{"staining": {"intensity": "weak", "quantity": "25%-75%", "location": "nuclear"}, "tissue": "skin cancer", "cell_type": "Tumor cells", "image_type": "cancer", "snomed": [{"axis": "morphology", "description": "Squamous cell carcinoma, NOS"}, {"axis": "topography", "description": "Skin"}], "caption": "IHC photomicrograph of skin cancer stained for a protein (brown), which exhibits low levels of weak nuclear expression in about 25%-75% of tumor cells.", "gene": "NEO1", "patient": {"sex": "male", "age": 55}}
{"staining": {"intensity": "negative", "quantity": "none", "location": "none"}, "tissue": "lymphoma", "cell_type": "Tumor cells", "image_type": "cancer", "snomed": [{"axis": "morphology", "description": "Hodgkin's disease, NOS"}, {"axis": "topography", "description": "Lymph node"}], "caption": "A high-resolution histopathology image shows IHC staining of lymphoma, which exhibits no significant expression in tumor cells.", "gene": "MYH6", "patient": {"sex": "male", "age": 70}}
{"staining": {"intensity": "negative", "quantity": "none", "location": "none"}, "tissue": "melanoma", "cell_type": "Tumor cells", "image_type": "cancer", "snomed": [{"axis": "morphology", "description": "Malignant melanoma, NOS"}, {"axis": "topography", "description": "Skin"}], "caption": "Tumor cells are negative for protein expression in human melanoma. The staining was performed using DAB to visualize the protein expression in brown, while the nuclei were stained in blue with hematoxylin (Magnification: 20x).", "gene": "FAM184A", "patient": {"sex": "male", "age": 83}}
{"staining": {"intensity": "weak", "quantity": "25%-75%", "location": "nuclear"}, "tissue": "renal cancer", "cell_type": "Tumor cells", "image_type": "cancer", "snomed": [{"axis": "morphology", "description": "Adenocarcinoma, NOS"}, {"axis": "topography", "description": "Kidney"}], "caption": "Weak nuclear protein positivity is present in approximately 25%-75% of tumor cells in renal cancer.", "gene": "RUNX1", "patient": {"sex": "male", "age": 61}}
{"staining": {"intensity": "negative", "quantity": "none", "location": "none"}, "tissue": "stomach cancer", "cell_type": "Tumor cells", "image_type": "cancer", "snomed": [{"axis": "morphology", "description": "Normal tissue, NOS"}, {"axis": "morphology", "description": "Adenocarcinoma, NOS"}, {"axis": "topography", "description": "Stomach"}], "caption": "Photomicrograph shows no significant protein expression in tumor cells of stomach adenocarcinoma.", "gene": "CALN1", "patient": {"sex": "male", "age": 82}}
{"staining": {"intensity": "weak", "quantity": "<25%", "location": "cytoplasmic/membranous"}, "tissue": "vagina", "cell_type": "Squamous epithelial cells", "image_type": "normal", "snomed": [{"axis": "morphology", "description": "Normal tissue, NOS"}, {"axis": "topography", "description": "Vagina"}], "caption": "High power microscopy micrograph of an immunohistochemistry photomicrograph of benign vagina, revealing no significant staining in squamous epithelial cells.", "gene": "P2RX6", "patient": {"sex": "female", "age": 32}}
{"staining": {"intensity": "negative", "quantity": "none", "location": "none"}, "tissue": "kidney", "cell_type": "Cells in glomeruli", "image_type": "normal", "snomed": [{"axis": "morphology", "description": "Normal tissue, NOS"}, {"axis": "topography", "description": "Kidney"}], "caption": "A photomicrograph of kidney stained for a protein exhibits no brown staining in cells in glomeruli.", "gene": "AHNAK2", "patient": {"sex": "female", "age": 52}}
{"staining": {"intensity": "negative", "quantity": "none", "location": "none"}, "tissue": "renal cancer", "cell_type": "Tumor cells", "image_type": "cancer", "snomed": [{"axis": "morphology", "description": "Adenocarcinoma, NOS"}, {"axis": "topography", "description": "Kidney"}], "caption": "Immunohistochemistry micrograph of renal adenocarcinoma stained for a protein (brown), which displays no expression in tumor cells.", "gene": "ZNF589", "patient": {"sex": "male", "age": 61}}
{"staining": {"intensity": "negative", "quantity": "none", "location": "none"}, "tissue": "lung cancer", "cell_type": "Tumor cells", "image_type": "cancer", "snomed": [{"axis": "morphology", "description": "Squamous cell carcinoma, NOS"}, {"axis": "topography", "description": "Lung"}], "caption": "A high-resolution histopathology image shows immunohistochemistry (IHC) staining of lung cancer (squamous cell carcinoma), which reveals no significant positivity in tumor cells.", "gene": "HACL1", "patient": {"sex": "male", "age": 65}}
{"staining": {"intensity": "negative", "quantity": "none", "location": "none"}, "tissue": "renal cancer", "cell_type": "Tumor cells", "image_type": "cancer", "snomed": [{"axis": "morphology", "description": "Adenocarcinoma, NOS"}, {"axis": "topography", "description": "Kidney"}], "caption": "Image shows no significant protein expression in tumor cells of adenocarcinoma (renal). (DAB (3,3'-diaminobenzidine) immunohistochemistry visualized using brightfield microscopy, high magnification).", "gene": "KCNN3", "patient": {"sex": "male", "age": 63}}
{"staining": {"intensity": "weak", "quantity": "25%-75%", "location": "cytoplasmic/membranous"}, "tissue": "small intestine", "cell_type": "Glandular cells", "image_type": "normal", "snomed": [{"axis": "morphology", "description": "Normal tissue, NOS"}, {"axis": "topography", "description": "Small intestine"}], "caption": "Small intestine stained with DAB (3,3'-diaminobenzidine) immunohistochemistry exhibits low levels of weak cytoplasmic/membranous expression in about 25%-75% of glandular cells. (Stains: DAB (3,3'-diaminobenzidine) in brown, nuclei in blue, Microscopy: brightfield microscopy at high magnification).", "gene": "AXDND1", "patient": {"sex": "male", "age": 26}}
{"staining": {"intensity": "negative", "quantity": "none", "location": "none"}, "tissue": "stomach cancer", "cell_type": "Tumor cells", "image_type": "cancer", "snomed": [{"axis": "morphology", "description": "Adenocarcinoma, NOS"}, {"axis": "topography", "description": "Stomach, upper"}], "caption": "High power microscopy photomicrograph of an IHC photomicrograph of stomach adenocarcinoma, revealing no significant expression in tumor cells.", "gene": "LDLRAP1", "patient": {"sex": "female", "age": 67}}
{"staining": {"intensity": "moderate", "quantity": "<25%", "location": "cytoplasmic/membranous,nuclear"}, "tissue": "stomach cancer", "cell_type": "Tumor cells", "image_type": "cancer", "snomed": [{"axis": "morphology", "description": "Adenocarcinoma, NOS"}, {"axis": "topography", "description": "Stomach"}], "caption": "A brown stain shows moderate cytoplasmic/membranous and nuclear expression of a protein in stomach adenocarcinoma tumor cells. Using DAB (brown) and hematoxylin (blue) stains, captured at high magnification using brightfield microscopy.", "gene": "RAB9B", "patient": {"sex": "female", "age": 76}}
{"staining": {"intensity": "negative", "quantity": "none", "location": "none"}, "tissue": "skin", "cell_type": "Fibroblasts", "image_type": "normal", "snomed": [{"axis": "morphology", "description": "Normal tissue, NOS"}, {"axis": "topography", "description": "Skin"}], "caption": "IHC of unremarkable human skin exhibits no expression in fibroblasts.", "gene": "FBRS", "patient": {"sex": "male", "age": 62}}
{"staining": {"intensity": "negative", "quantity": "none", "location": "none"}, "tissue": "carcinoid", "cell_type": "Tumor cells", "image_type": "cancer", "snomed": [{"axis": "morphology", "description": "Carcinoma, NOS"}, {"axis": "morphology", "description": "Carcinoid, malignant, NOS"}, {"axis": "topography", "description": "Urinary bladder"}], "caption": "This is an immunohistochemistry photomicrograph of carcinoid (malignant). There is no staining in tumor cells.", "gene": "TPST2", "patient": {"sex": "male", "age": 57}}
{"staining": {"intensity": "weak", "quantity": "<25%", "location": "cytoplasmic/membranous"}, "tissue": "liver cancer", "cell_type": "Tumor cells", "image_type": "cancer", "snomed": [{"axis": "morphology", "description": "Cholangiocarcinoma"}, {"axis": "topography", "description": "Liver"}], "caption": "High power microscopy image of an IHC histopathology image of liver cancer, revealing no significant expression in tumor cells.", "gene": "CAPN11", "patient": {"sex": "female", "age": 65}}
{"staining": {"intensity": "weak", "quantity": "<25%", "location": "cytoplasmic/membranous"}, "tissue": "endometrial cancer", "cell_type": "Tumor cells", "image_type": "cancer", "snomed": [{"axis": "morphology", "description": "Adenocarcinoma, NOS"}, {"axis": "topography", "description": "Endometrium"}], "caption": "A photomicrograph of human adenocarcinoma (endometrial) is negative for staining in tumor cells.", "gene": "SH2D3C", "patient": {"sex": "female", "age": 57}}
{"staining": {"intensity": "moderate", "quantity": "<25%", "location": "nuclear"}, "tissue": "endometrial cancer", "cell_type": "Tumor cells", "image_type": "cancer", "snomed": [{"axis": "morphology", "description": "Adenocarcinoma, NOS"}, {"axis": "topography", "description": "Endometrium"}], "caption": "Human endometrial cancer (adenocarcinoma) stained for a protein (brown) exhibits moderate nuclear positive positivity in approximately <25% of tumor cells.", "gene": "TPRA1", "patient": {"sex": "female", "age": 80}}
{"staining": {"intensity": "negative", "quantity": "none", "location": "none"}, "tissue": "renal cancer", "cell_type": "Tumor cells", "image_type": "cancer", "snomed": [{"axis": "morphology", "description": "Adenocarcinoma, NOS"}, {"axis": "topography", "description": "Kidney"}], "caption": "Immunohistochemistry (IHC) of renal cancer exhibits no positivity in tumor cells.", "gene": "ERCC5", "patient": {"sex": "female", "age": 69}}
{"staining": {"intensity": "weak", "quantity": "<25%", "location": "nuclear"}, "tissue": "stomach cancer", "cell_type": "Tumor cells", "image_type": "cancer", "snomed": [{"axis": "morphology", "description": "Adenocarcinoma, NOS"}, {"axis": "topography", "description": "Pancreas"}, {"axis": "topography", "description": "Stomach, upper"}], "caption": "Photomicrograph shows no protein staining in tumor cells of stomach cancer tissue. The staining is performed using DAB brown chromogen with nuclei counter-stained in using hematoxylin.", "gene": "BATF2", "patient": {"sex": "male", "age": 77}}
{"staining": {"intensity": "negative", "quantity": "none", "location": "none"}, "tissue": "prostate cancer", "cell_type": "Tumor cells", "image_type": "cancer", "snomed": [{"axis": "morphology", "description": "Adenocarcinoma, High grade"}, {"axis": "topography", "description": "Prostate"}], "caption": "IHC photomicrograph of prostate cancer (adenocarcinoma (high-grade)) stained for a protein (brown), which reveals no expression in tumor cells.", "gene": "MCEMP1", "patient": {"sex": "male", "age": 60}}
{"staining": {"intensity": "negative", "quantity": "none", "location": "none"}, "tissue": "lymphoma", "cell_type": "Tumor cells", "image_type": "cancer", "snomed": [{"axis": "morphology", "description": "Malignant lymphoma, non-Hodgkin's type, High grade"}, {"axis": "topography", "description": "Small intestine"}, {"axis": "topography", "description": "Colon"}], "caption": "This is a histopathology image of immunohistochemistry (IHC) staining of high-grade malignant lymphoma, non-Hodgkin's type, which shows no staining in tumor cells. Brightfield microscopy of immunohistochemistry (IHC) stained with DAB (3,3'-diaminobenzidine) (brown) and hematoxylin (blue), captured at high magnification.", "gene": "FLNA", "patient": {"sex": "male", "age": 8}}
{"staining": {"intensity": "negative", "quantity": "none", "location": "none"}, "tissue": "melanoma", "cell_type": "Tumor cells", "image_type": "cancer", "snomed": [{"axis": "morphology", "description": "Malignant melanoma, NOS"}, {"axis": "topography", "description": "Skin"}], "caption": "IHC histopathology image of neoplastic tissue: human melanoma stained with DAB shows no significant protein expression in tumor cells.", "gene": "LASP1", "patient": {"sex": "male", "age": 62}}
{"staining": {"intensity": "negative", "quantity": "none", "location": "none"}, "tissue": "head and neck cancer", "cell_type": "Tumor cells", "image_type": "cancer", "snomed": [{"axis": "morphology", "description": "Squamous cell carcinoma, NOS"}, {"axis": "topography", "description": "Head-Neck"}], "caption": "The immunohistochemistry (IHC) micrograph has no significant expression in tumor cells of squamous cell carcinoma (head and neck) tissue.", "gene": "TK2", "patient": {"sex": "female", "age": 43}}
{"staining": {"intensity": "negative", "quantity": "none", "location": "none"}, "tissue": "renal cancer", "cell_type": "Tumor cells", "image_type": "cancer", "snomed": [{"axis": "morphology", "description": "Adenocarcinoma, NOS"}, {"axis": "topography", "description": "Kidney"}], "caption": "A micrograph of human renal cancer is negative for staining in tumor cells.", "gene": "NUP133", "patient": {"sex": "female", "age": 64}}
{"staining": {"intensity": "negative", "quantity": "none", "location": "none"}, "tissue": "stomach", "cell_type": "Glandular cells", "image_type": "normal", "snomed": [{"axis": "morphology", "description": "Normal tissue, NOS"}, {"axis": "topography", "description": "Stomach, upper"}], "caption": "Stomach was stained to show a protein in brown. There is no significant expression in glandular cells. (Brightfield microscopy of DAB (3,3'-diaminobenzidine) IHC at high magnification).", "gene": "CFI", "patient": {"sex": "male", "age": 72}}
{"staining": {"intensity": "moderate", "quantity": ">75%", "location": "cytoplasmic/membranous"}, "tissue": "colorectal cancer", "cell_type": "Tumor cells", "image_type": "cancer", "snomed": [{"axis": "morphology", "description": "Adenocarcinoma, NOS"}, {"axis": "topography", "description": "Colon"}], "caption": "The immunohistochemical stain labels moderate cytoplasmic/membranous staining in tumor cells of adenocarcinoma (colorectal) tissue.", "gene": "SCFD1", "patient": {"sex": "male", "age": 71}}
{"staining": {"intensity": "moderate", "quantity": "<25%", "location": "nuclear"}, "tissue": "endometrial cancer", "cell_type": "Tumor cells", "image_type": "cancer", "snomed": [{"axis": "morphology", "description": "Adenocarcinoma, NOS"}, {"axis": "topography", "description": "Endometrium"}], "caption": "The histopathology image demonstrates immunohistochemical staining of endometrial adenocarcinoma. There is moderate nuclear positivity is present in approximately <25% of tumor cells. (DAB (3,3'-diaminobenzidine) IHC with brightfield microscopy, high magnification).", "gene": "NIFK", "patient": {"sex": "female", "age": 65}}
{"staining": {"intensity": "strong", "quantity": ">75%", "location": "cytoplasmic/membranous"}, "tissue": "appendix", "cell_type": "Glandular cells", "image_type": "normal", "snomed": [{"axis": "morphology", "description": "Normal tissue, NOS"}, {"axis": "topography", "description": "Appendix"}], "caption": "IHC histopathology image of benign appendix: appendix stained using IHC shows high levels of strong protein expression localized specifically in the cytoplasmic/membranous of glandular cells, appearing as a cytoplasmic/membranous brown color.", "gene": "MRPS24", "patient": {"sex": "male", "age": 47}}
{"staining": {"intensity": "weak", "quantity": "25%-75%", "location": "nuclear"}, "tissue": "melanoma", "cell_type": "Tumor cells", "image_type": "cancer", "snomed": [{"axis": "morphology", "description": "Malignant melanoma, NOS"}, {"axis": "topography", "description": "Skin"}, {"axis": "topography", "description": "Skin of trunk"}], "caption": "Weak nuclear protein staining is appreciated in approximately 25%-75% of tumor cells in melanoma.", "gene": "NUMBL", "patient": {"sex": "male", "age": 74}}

### DESCRIPTION OF THE TASK
Transcribe the records from their first line. Stop after the line with "cells are negative", including it.

### SOLUTION FOR THIS EXERCISE
{"staining": {"intensity": "weak", "quantity": "25%-75%", "location": "nuclear"}, "tissue": "skin cancer", "cell_type": "Tumor cells", "image_type": "cancer", "snomed": [{"axis": "morphology", "description": "Squamous cell carcinoma, NOS"}, {"axis": "topography", "description": "Skin"}], "caption": "IHC photomicrograph of skin cancer stained for a protein (brown), which exhibits low levels of weak nuclear expression in about 25%-75% of tumor cells.", "gene": "NEO1", "patient": {"sex": "male", "age": 55}}
{"staining": {"intensity": "negative", "quantity": "none", "location": "none"}, "tissue": "lymphoma", "cell_type": "Tumor cells", "image_type": "cancer", "snomed": [{"axis": "morphology", "description": "Hodgkin's disease, NOS"}, {"axis": "topography", "description": "Lymph node"}], "caption": "A high-resolution histopathology image shows IHC staining of lymphoma, which exhibits no significant expression in tumor cells.", "gene": "MYH6", "patient": {"sex": "male", "age": 70}}
{"staining": {"intensity": "negative", "quantity": "none", "location": "none"}, "tissue": "melanoma", "cell_type": "Tumor cells", "image_type": "cancer", "snomed": [{"axis": "morphology", "description": "Malignant melanoma, NOS"}, {"axis": "topography", "description": "Skin"}], "caption": "Tumor cells are negative for protein expression in human melanoma. The staining was performed using DAB to visualize the protein expression in brown, while the nuclei were stained in blue with hematoxylin (Magnification: 20x).", "gene": "FAM184A", "patient": {"sex": "male", "age": 83}}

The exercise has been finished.